(Page text)
——

REVIEW: Faith, Hope and Charity, National Theatre ✭✭

Julian Eaves reviews  Faith, Hope and Charity by Alexander Zeldin now playing in the Dorman Theatre at the National Theatre.

Faith, Hope and Charity review
Celia Noble in Faith, Hope and Charity. Photo: Sarah Lee

Faith, Hope And Charity
Dorfman Theatre, National Theatre,
17th September 2019
Book Tickets

Lord Cottesloe once lent his name to one of the three auditoria at the National Theatre’s South Bank home; now he is only present in a single function room into which, at the opening night of this new play, written and directed by Alexander Zeldin, the press were herded at the interval.  Nearly completely unfurnished, there is a large bookcase at one end, onto which are heaped very many playscripts and also books written by playwrights.  Amongst those, the one that caught my eye was Arnold Wesker’s thoughtful and provoking ‘As Much As I Dare’.  I pulled it off the shelf and decided to play ‘draw the sortes’ with it: randomly allowing it to fall open at a point and letting my eyes fall unguided onto whichever words lay closest to the focussing of my gaze, and from those words taking spiritual guidance, the better to navigate my present journey.  Fascinatingly, this is what I read, words not of Wesker, but quoted by him: ‘… keep away from prose… stick to the poetry…’  It was guidance given to him when he was a young writer.  Although I am far from one to subject the Almighty to ‘higher criticism’, I nonetheless felt I needed an insurance policy to back up this position: after all, what I had read were not the words of Wesker himself, but ‘found’ words.  I required something from his voice.  Thus, I picked up a second volume, a copy of his ‘Social Plays’, and out of that fell this magical line: ‘The truth is the truth – devastating’.

——

(Requirement 1)
Reproduce the stretch of the review from "REVIEW: Faith, Hope" through "the National Theatre." word for word.
The review and the rows are unrelated to each other.

(Document images paired with source code)
——

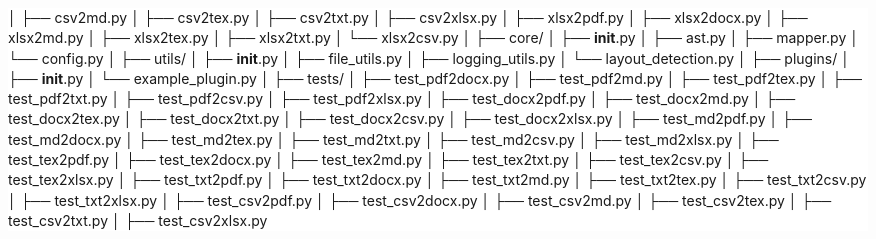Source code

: │     ├── csv2md.py
│     ├── csv2tex.py
│     ├── csv2txt.py
│     ├── csv2xlsx.py
│     ├── xlsx2pdf.py
│     ├── xlsx2docx.py
│     ├── xlsx2md.py
│     ├── xlsx2tex.py
│     ├── xlsx2txt.py
│     └── xlsx2csv.py
│
├── core/
│     ├── __init__.py
│     ├── ast.py
│     ├── mapper.py
│     └── config.py
│
├── utils/
│     ├── __init__.py
│     ├── file_utils.py
│     ├── logging_utils.py
│     └── layout_detection.py
│
├── plugins/
│     ├── __init__.py
│     └── example_plugin.py
│
├── tests/
│     ├── test_pdf2docx.py
│     ├── test_pdf2md.py
│     ├── test_pdf2tex.py
│     ├── test_pdf2txt.py
│     ├── test_pdf2csv.py
│     ├── test_pdf2xlsx.py
│     ├── test_docx2pdf.py
│     ├── test_docx2md.py
│     ├── test_docx2tex.py
│     ├── test_docx2txt.py
│     ├── test_docx2csv.py
│     ├── test_docx2xlsx.py
│     ├── test_md2pdf.py
│     ├── test_md2docx.py
│     ├── test_md2tex.py
│     ├── test_md2txt.py
│     ├── test_md2csv.py
│     ├── test_md2xlsx.py
│     ├── test_tex2pdf.py
│     ├── test_tex2docx.py
│     ├── test_tex2md.py
│     ├── test_tex2txt.py
│     ├── test_tex2csv.py
│     ├── test_tex2xlsx.py
│     ├── test_txt2pdf.py
│     ├── test_txt2docx.py
│     ├── test_txt2md.py
│     ├── test_txt2tex.py
│     ├── test_txt2csv.py
│     ├── test_txt2xlsx.py
│     ├── test_csv2pdf.py
│     ├── test_csv2docx.py
│     ├── test_csv2md.py
│     ├── test_csv2tex.py
│     ├── test_csv2txt.py
│     ├── test_csv2xlsx.py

——

(Requirement 2)
Write out all of the rows exactly as they appear, leaving the pictures out.

(Result 1)
REVIEW: Faith, Hope and Charity, National Theatre ✭✭

Julian Eaves reviews  Faith, Hope and Charity by Alexander Zeldin now playing in the Dorman Theatre at the National Theatre.

(Result 2)
Source code

: │     ├── csv2md.py
│     ├── csv2tex.py
│     ├── csv2txt.py
│     ├── csv2xlsx.py
│     ├── xlsx2pdf.py
│     ├── xlsx2docx.py
│     ├── xlsx2md.py
│     ├── xlsx2tex.py
│     ├── xlsx2txt.py
│     └── xlsx2csv.py
│
├── core/
│     ├── __init__.py
│     ├── ast.py
│     ├── mapper.py
│     └── config.py
│
├── utils/
│     ├── __init__.py
│     ├── file_utils.py
│     ├── logging_utils.py
│     └── layout_detection.py
│
├── plugins/
│     ├── __init__.py
│     └── example_plugin.py
│
├── tests/
│     ├── test_pdf2docx.py
│     ├── test_pdf2md.py
│     ├── test_pdf2tex.py
│     ├── test_pdf2txt.py
│     ├── test_pdf2csv.py
│     ├── test_pdf2xlsx.py
│     ├── test_docx2pdf.py
│     ├── test_docx2md.py
│     ├── test_docx2tex.py
│     ├── test_docx2txt.py
│     ├── test_docx2csv.py
│     ├── test_docx2xlsx.py
│     ├── test_md2pdf.py
│     ├── test_md2docx.py
│     ├── test_md2tex.py
│     ├── test_md2txt.py
│     ├── test_md2csv.py
│     ├── test_md2xlsx.py
│     ├── test_tex2pdf.py
│     ├── test_tex2docx.py
│     ├── test_tex2md.py
│     ├── test_tex2txt.py
│     ├── test_tex2csv.py
│     ├── test_tex2xlsx.py
│     ├── test_txt2pdf.py
│     ├── test_txt2docx.py
│     ├── test_txt2md.py
│     ├── test_txt2tex.py
│     ├── test_txt2csv.py
│     ├── test_txt2xlsx.py
│     ├── test_csv2pdf.py
│     ├── test_csv2docx.py
│     ├── test_csv2md.py
│     ├── test_csv2tex.py
│     ├── test_csv2txt.py
│     ├── test_csv2xlsx.py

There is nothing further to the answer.